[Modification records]
___
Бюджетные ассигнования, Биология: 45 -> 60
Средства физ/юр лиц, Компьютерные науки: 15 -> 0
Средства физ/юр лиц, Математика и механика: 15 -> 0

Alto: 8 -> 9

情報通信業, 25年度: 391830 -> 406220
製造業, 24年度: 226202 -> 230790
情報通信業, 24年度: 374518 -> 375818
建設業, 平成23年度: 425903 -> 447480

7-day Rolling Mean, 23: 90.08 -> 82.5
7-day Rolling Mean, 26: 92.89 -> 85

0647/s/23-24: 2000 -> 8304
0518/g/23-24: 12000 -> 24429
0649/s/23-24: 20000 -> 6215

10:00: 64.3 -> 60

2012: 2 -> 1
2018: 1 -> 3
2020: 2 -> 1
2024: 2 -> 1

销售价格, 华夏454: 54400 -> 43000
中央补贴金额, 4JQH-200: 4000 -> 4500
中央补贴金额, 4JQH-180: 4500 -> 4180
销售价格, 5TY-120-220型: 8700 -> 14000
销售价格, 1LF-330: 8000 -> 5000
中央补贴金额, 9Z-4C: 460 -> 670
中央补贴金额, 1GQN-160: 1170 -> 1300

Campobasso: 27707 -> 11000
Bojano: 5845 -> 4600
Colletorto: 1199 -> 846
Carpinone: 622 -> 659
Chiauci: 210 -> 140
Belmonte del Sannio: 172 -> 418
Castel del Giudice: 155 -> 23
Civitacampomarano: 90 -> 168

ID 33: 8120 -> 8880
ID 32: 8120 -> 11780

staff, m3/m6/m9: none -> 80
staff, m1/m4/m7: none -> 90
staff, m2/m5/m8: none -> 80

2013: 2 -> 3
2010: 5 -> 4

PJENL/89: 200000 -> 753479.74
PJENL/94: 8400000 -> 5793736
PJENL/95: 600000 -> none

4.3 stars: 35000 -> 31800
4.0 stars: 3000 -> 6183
___
What to produce
Copy all lines above where "staff" is present.

Solution
staff, m3/m6/m9: none -> 80
staff, m1/m4/m7: none -> 90
staff, m2/m5/m8: none -> 80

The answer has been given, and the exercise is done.